Our lab started out working predominately on bees, not only the commercial honey bee (Apis mellifera) but also Asian bees (Apis cerana, Apis florea, Apis andreniformis, Apis dorsata) and Australian stingless bees (Tetragonula, Austroplebeia). Over the years we have incorporated other social insects, in particular ants as well as the acellular slime mould Physarum polycephalum (which is not an insect, nor social…).

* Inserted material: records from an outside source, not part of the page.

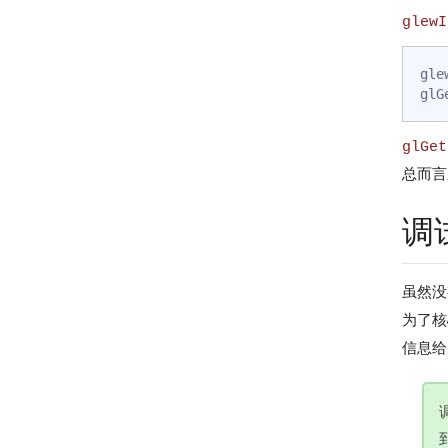
glewI
gle
glGet
总而言
调
虽然没
为了核
信息给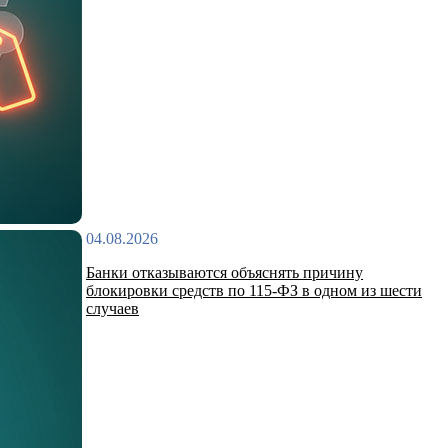
04.08.2026
Банки отказываются объяснять причину
блокировки средств по 115-ФЗ в одном из шести
случаев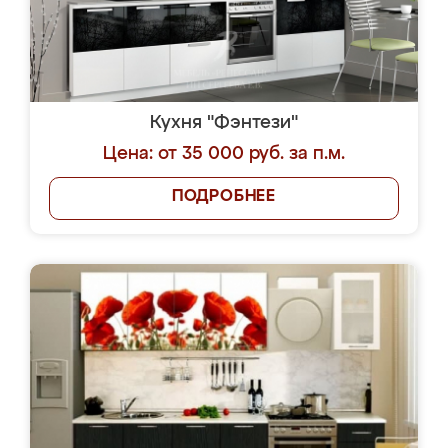
Кухня "Фэнтези"
Цена: от 35 000 руб. за п.м.
ПОДРОБНЕЕ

We have a molecular laboratory well equipped for microsatellite analysis, genomic and PCR work, cloning, allozyme analysis and sequencing. We have several PCR machines, a LightCycler for qPCR and an Applied Biosystems 3130xl Genetic Analyser. Our strain of anarchistic bees provides a unique opportunity to study both reproductive conflicts as well as the genetic basis of worker sterility. The honey bees are kept at our apiary at the Hawkesbury campus of the University of Western Sydney, Richmond, at the Crommelin Research Station ('Warrah'), Pearl Beach and at our bee house at Sydney University. Observation hives can be kept both at Sydney and Hawkesbury, whereas Warrah provides us with bush and tranquillity. We have good financial resources, and can arrange graduate degree stipends for motivated students who meet admission standards of the University. Applications for Scholarships close in May and October of each year. Check the University's Research Training Office. A limited number of Postdoctoral Fellowships are available from the University.
Our objective is to develop an exciting, supportive, research environment with a focus on whole-organism behaviour, supported by excellent technical personnel (beekeepers and molecular biologists) and state-of-the-art technology.